"""

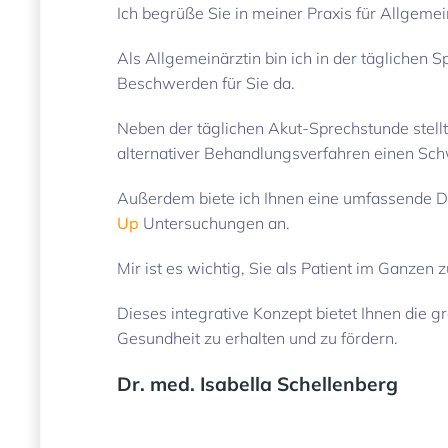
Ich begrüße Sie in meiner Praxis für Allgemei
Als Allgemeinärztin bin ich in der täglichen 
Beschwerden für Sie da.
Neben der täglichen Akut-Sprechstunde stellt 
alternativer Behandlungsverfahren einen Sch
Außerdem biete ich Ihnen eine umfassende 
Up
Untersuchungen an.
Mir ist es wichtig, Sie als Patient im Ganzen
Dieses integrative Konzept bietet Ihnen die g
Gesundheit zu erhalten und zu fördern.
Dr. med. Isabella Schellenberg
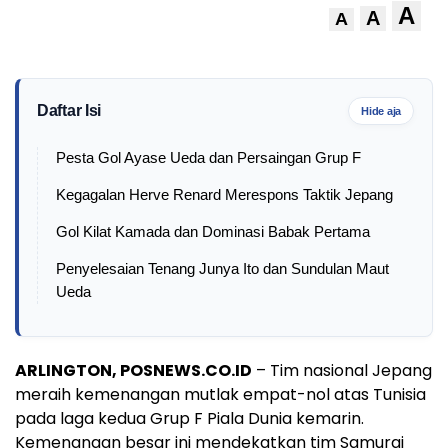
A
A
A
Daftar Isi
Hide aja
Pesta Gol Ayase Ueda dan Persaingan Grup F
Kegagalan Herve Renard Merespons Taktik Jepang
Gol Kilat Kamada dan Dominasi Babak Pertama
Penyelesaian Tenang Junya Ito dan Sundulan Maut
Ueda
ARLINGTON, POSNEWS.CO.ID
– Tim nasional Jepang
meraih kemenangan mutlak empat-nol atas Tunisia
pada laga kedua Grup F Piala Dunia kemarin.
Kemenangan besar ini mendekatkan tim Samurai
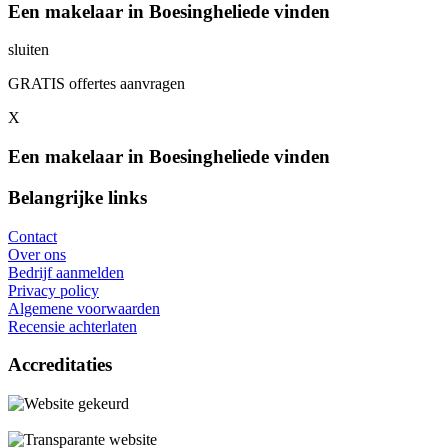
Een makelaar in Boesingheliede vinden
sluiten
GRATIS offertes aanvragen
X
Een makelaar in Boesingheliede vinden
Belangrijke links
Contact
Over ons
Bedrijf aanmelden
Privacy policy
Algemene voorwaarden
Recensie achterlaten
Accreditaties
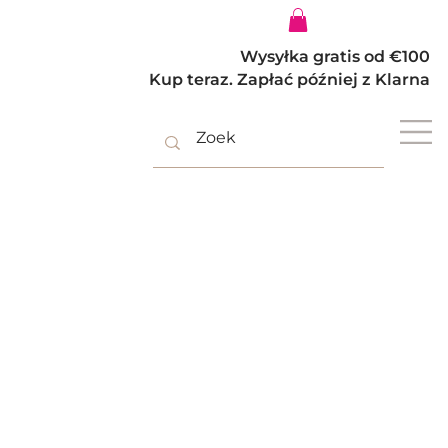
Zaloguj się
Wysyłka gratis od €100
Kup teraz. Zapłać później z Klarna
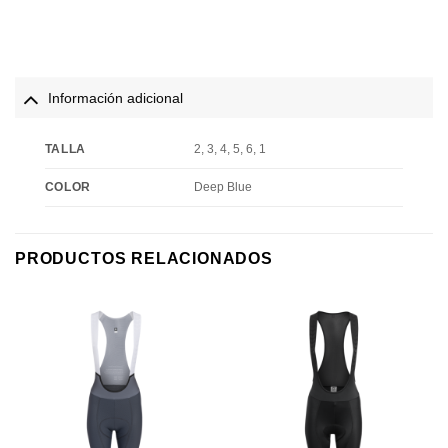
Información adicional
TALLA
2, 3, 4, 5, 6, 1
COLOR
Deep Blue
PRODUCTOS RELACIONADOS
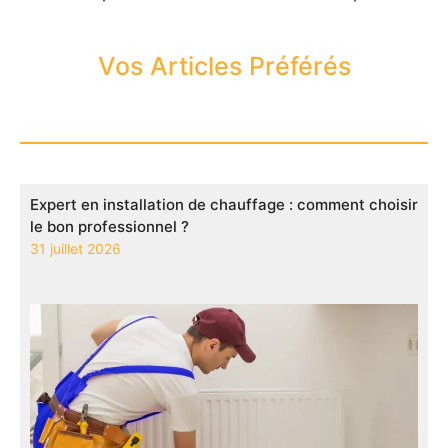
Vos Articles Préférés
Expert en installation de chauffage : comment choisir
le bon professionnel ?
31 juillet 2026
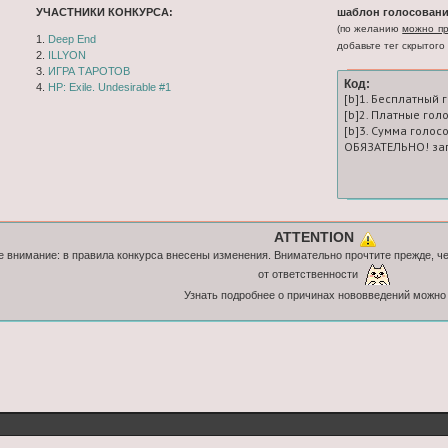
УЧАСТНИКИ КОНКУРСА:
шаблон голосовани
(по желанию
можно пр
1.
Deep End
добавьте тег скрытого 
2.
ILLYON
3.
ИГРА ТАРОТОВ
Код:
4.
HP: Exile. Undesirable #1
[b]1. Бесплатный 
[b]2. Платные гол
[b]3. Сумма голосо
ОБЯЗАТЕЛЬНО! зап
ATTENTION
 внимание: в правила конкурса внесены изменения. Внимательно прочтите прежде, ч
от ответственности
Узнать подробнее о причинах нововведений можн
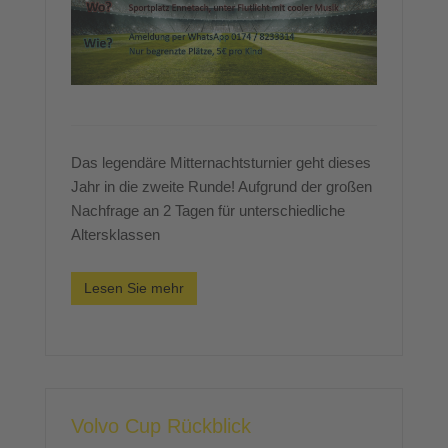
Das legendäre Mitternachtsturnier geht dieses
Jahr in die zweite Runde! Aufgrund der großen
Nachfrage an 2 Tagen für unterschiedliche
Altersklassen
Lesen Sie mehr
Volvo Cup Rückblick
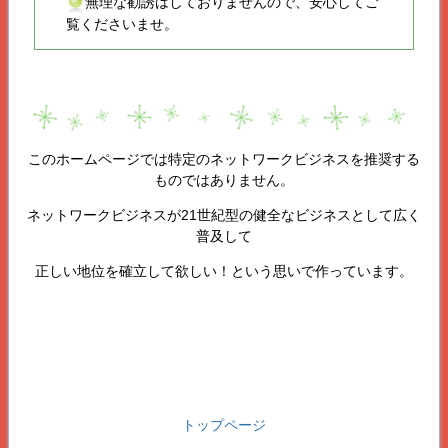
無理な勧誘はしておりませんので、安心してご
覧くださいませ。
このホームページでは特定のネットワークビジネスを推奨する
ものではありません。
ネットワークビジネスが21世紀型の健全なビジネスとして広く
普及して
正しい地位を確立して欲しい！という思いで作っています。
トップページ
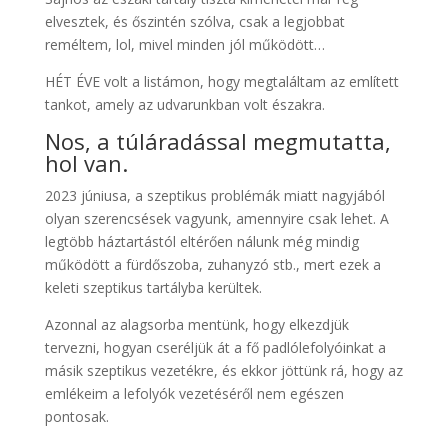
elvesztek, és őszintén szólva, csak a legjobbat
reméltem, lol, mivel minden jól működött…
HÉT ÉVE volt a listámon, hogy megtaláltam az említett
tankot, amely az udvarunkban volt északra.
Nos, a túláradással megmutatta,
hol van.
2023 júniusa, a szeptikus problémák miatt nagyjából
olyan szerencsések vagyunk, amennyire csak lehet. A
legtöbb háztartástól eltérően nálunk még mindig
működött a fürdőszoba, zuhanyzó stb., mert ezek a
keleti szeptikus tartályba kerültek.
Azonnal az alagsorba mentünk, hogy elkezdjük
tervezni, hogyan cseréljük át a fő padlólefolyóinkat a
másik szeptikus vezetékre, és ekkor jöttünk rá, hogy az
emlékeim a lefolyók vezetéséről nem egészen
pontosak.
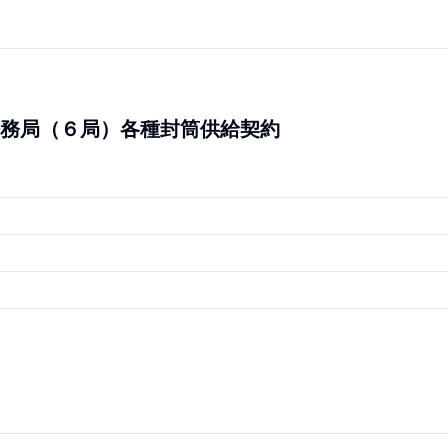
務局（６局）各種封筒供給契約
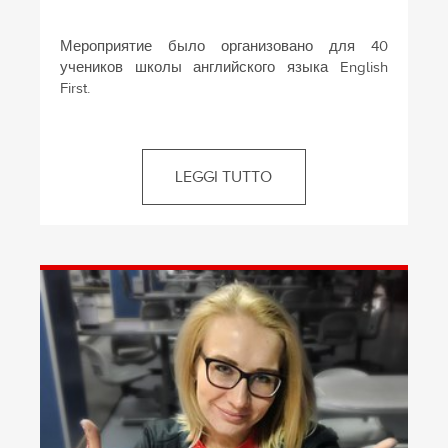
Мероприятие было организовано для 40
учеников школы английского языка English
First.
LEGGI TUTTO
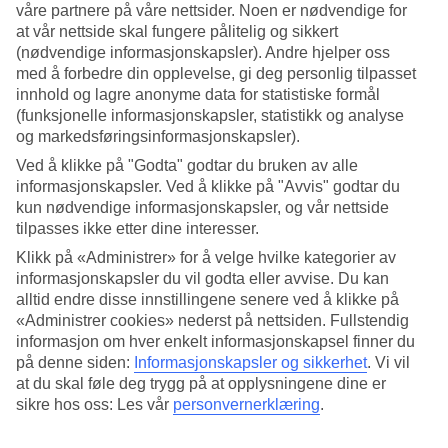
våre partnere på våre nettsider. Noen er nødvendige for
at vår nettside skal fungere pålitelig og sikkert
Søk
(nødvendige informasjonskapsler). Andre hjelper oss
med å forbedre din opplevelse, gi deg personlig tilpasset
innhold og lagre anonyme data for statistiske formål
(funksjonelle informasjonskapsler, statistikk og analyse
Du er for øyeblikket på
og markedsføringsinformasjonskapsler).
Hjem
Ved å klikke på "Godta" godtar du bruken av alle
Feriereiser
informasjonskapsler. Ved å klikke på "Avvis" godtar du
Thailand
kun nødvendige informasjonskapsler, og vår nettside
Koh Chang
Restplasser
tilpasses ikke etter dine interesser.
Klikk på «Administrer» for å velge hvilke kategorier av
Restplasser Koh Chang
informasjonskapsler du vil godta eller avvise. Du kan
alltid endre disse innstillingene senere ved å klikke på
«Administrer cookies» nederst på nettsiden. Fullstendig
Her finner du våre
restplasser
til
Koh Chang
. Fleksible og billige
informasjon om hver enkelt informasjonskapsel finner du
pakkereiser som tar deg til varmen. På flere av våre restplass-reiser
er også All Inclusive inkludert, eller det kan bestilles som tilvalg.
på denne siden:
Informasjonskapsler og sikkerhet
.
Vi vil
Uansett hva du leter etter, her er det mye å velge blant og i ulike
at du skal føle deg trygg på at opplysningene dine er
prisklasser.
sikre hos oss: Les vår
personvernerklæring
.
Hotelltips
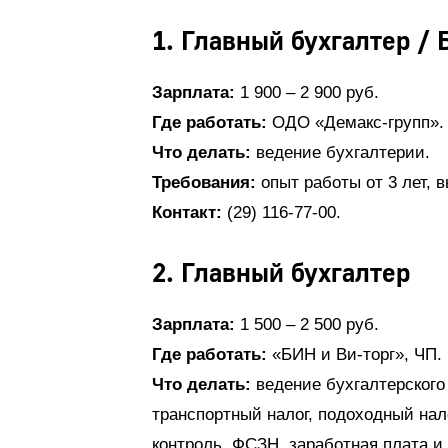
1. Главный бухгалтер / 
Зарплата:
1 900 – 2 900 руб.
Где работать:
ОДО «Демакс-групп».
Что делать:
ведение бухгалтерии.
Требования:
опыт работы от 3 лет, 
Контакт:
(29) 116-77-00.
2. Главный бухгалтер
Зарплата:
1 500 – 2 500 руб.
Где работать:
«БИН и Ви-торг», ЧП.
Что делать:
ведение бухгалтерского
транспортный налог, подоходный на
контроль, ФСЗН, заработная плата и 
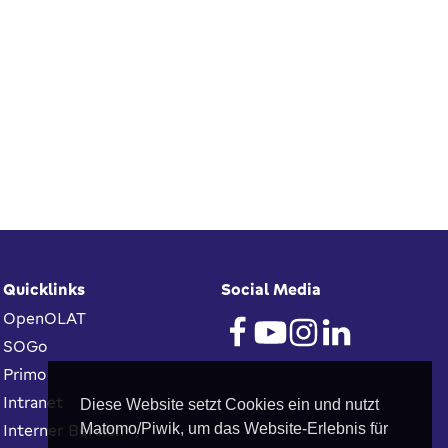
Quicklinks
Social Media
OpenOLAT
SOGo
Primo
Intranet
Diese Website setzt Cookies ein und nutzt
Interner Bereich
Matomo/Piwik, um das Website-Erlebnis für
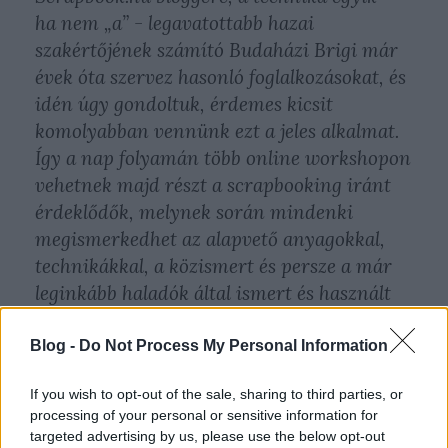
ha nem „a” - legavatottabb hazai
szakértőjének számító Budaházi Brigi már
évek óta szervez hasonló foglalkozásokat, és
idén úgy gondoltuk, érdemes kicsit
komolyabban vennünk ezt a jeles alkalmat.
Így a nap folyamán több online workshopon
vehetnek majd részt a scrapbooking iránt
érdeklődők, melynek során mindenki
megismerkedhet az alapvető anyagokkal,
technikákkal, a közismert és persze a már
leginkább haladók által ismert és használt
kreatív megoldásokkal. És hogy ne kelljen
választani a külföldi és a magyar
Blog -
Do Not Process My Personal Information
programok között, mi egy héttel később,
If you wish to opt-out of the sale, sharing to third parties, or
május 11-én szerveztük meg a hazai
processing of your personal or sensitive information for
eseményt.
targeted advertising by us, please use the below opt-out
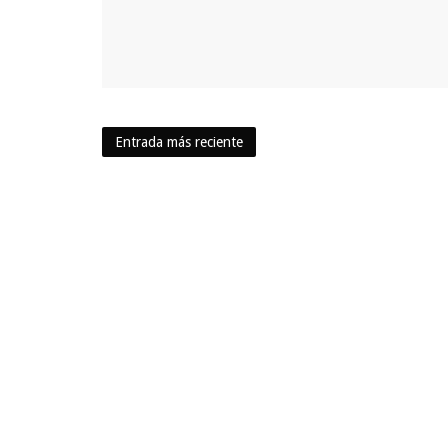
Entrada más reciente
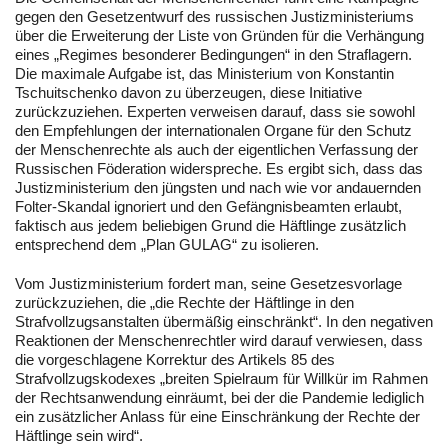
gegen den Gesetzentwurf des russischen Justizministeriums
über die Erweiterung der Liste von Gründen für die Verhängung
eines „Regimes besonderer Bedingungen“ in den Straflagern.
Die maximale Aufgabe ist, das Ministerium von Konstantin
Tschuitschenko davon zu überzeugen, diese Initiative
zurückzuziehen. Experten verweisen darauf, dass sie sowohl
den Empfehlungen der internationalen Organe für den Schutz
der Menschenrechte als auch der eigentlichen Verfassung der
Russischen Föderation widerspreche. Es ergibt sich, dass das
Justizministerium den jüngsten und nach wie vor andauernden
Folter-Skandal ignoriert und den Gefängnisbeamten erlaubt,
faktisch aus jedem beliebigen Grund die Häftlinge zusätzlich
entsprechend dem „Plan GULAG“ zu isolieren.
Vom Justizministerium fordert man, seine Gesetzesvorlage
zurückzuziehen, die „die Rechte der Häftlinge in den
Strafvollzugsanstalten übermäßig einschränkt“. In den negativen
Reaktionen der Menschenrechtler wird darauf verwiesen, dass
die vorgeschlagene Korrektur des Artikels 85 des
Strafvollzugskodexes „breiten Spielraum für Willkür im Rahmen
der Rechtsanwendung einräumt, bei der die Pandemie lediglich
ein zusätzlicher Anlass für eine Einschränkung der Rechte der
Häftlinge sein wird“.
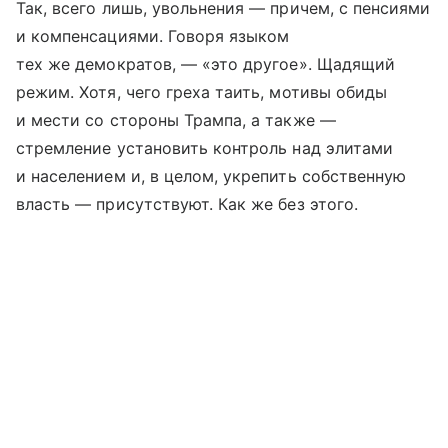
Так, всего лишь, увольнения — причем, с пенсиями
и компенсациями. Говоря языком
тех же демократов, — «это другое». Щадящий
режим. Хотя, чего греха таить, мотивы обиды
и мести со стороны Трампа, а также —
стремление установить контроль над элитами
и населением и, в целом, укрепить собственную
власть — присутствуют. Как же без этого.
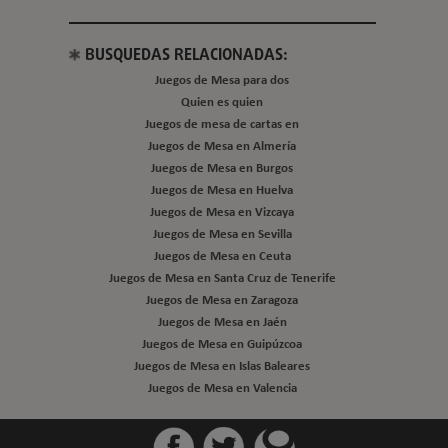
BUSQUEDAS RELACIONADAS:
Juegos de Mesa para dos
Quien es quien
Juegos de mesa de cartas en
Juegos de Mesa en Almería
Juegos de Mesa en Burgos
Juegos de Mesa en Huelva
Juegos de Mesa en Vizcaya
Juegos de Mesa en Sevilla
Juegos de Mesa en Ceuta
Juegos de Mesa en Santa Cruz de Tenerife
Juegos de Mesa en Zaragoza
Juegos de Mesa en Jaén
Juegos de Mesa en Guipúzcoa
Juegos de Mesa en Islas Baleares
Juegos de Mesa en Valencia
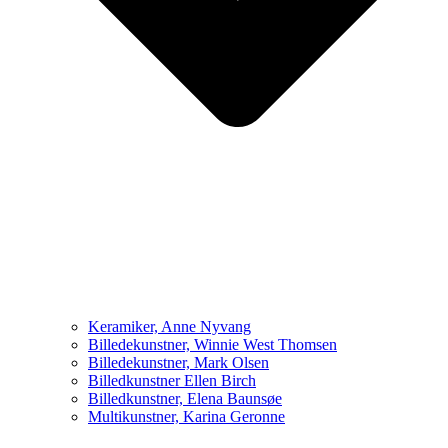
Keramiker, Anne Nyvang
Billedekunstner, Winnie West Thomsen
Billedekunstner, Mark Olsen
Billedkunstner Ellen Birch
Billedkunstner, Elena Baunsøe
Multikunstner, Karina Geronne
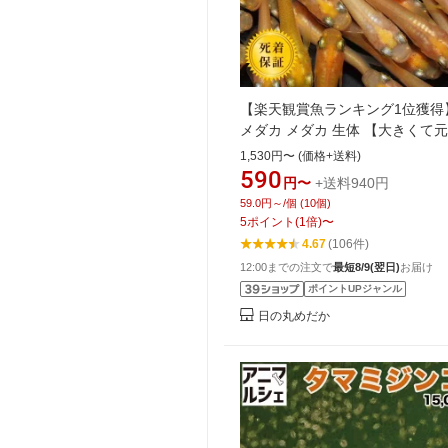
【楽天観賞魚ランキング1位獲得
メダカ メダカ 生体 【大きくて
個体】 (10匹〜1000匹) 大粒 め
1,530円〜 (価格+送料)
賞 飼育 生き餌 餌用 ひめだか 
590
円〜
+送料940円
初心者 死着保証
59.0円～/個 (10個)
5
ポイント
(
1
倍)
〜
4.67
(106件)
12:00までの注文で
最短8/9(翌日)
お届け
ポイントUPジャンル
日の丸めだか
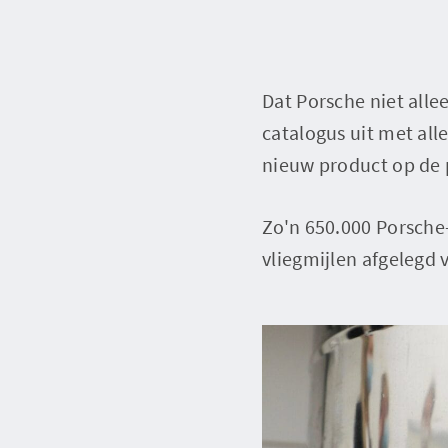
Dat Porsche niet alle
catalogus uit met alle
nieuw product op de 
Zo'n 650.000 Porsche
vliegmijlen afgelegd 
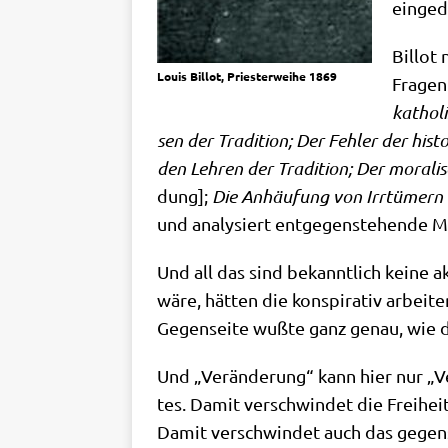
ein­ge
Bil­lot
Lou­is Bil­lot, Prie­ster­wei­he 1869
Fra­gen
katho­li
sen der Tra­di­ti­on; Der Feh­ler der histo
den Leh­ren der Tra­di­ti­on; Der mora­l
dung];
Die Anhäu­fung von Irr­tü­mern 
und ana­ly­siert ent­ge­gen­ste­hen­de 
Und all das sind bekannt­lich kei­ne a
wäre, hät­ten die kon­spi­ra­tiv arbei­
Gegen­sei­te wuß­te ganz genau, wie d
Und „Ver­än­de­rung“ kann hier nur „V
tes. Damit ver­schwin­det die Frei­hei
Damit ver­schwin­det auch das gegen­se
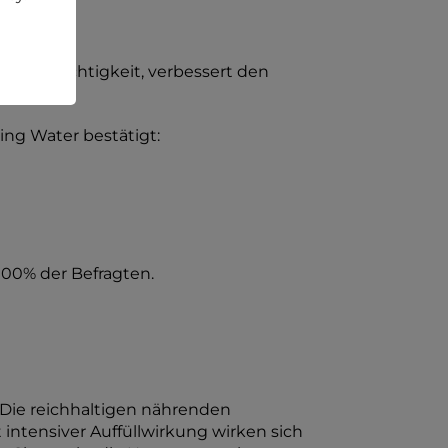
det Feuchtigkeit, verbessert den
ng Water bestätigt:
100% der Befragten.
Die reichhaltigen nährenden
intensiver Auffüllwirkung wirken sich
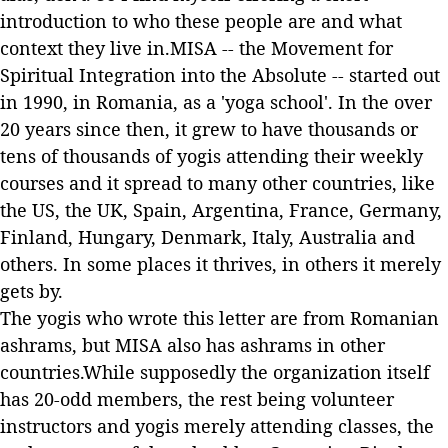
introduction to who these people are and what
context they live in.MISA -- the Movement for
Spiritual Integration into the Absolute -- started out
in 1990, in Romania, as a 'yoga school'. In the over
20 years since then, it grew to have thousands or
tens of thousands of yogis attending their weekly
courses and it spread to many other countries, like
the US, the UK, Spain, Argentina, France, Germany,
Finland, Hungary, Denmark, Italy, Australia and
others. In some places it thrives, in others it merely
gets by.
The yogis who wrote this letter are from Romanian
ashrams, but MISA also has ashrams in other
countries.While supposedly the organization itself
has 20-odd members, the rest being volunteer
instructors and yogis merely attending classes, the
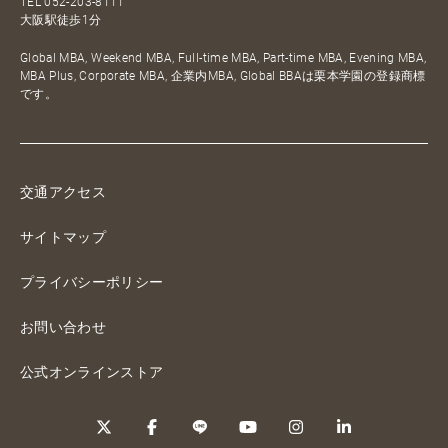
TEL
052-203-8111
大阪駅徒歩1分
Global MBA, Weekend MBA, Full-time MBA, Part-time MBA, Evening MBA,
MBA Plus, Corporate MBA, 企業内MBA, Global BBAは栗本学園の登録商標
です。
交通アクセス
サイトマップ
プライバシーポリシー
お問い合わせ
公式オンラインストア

"""

Among the lines above, which contain the word "Administrer"? Copy every one.

Klikk på «Administrer» for å velge hvilke kategorier av
«Administrer cookies» nederst på nettsiden. Fullstendig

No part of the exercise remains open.